WALLA WALLA — The Walla Walla VA Medical Center went from being scheduled for closure to opening a $71.4 million outpatient clinic in less than a decade.
But more needs to be done to assist veterans at the campus, said U.S. Sen. Patty Murray, D-Wash, during a visit there Tuesday.
Murray credited veterans and area officials for starting a task force and packing meetings to keep the facility open after the Department of Veterans Affairs announced its closure in 2004, fighting a VA bureaucracy “that seemed to want to starve this facility.”
“This is a community where people don’t give up on what they believe in,” Murray told an audience of 200 people outside the entrance to the 67,000-square-foot building. “It’s a community that’s willing to fight to make sure veterans get the care they need.”
Murray recounted how they helped convince the VA to keep the facility open, making sure veterans wouldn’t have to travel to Seattle or Spokane for care, then got funding for the outpatient clinic in 2009. She then took a break from the wind outside to tour the facility, which features an outpatient surgery area, occupational and physical therapy and care specifically for women. It also boasts a large second-floor outdoor atrium.
“The big advancements are in the area of tele-health,” said Walla Walla VA Director Brian Westfield, who moments earlier showed Murray a room where patients can be treated by a doctor in Seattle. “They can contact us via tele-technology, and we can access specialty services via tele-technology for the veteran.”
The outpatient clinic is a welcome site for veterans in the area, said Walla Walla Air Force veteran Don Schack, who served in the military for more than 30 years and on the Walla Walla VA’s task force for 10 years.
“It’s a thousand times ahead of what we had before,” he said. “I remember this place when I was stationed at the base. It was basically a sanitorium.”
The first phase of the remaking of the campus came when the VA opened a 36-bed residential rehabilitation unit in spring 2013 for veterans dealing with substance abuse.
More is planned. Westfield said the VA will open a 20,000-square-foot building next year to house dental, optometry and other services. Another 40 homes for homeless veterans and their families is planned, with one-, two- and three-bedroom units.
But an 80-bed veterans home, to be located in a complex of small houses where the water tower stands on the campus, remains elusive. Gov. Jay Inslee recently signed a bill authorizing the state Department of Veterans Affairs to operate the facility, but it has been unable to secure federal funding.
“I’m working with the state VA and the local community to get the (federal) VA to step up to the plate,” Murray said after a ribbon-cutting ceremony.
A $21.8 million federal grant for the facility was pulled after a longer-than-expected environmental review, which led to the project missing a deadline to transfer land for the home from the federal to the state veterans administrations, state Sen. Mike Hewitt, R-Walla Walla has said.
The home will include a skilled nursing facility for long-term care for veterans and spouses of veterans who have died. It would serve 10 counties, including Benton and Franklin counties, which has a population of more than 50,000 veterans.
Schack joked that he would like to see the building open before he needs to use it.
“We’ve got a lot of things yet to come, but I’m almost positive that one of these days we’ll see that building down there,” he said.

(Aerial scene parsing data)
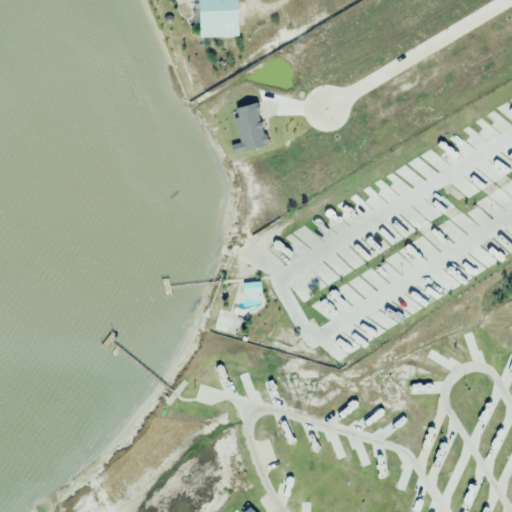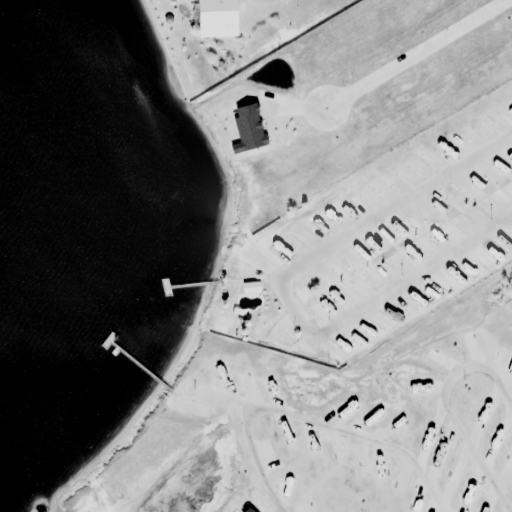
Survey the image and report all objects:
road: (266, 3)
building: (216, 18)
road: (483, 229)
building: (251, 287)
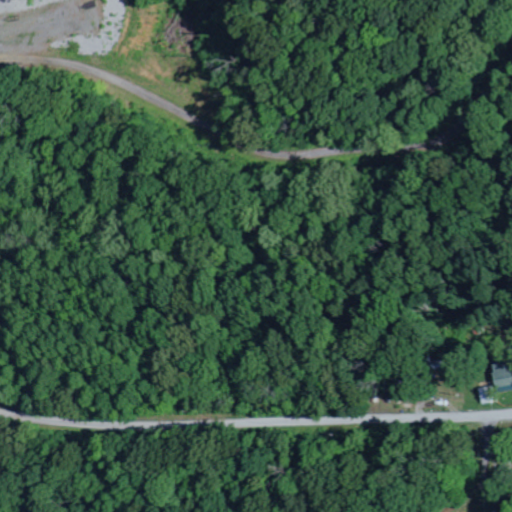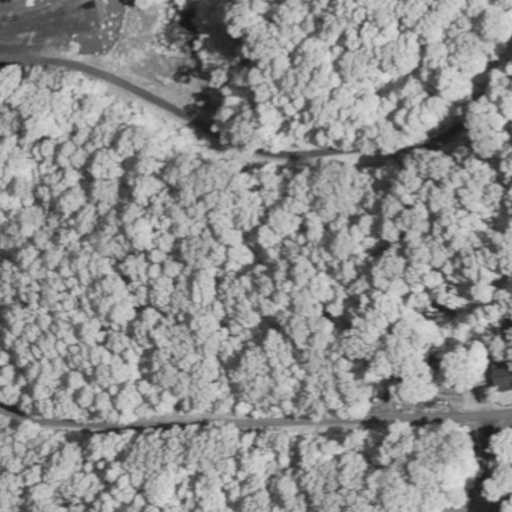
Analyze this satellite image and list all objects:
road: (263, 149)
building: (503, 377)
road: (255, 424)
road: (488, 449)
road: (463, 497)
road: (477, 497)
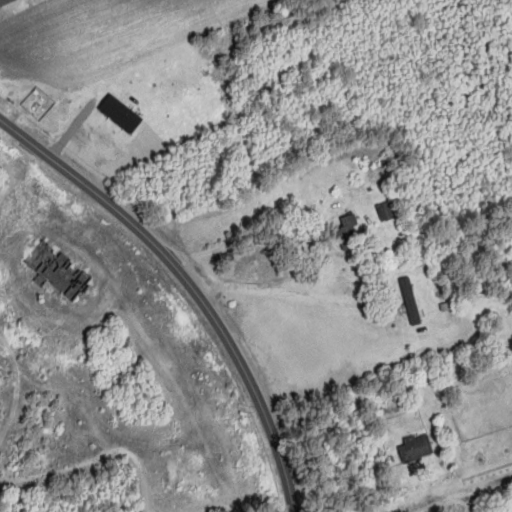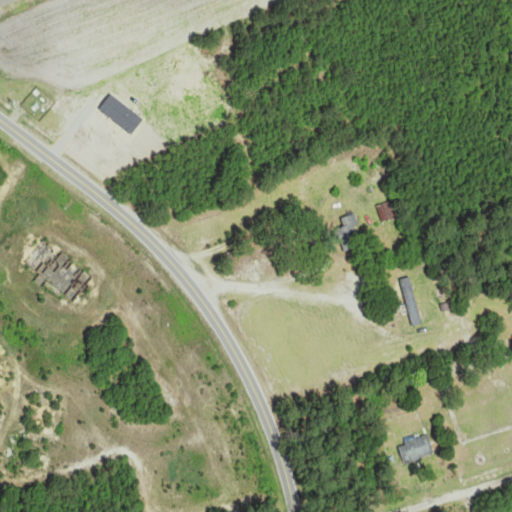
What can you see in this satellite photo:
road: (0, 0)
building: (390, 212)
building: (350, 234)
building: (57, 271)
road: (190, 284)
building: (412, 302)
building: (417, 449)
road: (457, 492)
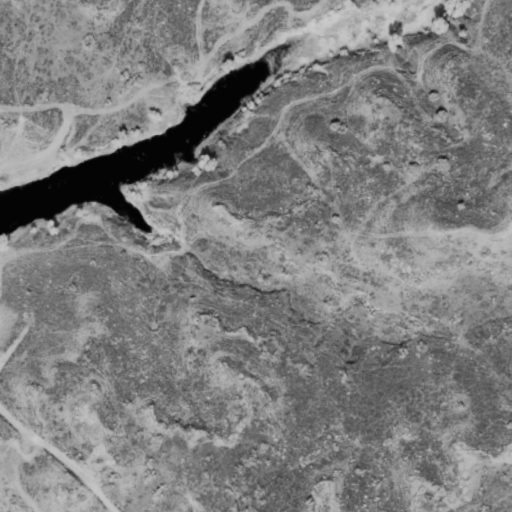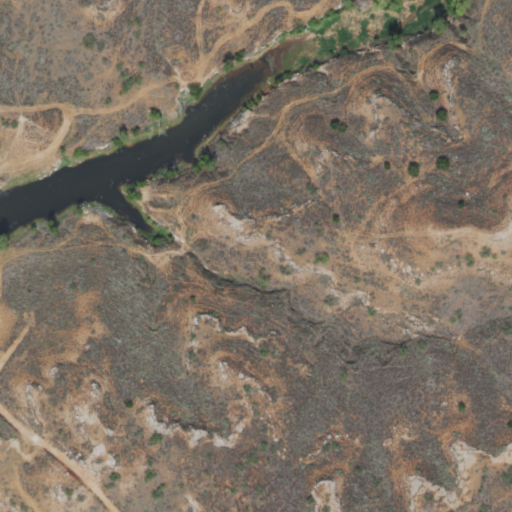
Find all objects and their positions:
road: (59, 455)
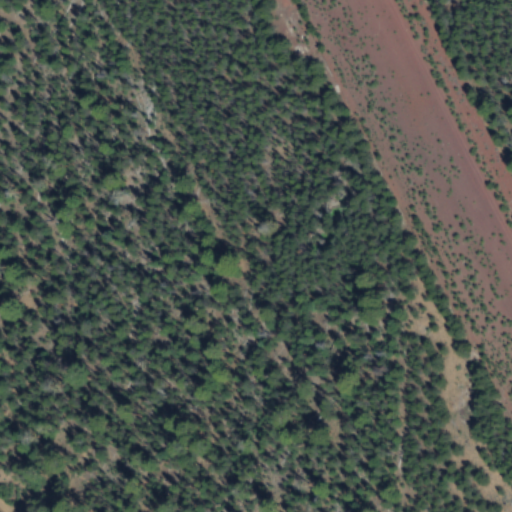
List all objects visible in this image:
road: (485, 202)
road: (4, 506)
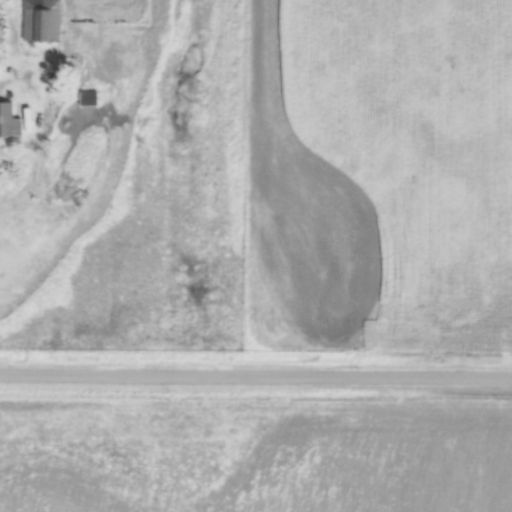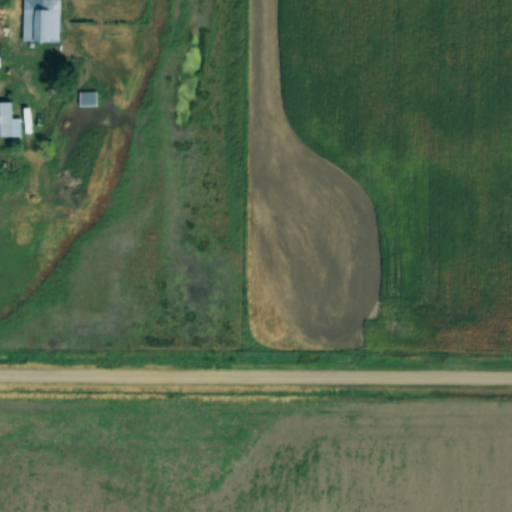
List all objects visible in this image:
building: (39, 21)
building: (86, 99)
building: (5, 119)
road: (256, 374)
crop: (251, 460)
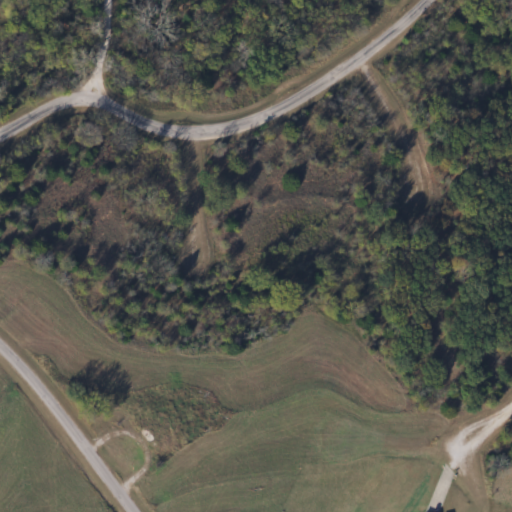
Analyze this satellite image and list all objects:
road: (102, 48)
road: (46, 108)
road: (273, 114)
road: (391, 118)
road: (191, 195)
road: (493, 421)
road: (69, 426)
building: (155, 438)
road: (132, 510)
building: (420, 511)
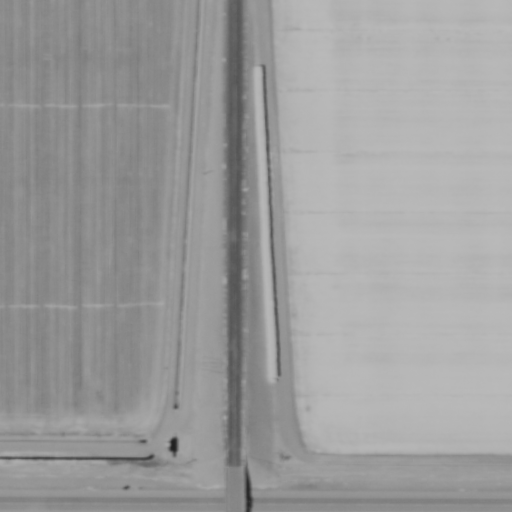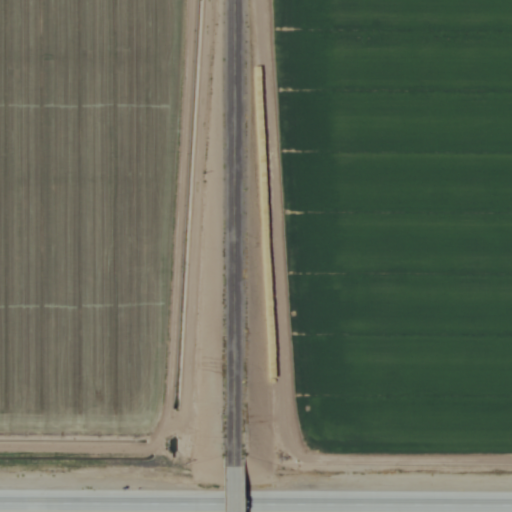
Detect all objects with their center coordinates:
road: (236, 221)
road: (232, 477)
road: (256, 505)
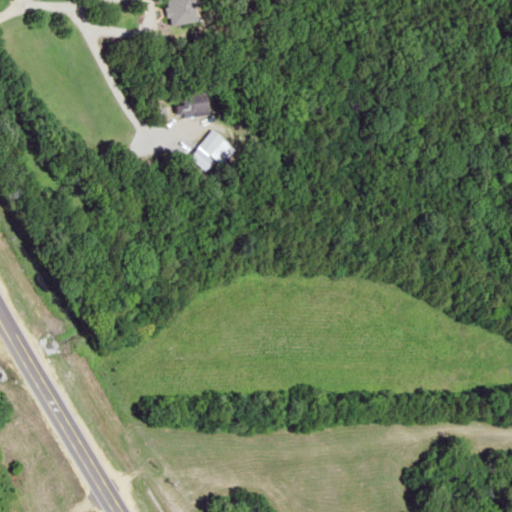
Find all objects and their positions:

▶ [What needs to be done]: Please rewrite the part of the article about the Walla Walla VA Medical Center that opens with the words "More is planned." and closes with "a ribbon-cutting ceremony.", putting "100-bed" in place of "80-bed". The records come from a separate source.

▶ [Answer section]:
More is planned. Westfield said the VA will open a 20,000-square-foot building next year to house dental, optometry and other services. Another 40 homes for homeless veterans and their families is planned, with one-, two- and three-bedroom units.
But an 100-bed veterans home, to be located in a complex of small houses where the water tower stands on the campus, remains elusive. Gov. Jay Inslee recently signed a bill authorizing the state Department of Veterans Affairs to operate the facility, but it has been unable to secure federal funding.
“I’m working with the state VA and the local community to get the (federal) VA to step up to the plate,” Murray said after a ribbon-cutting ceremony.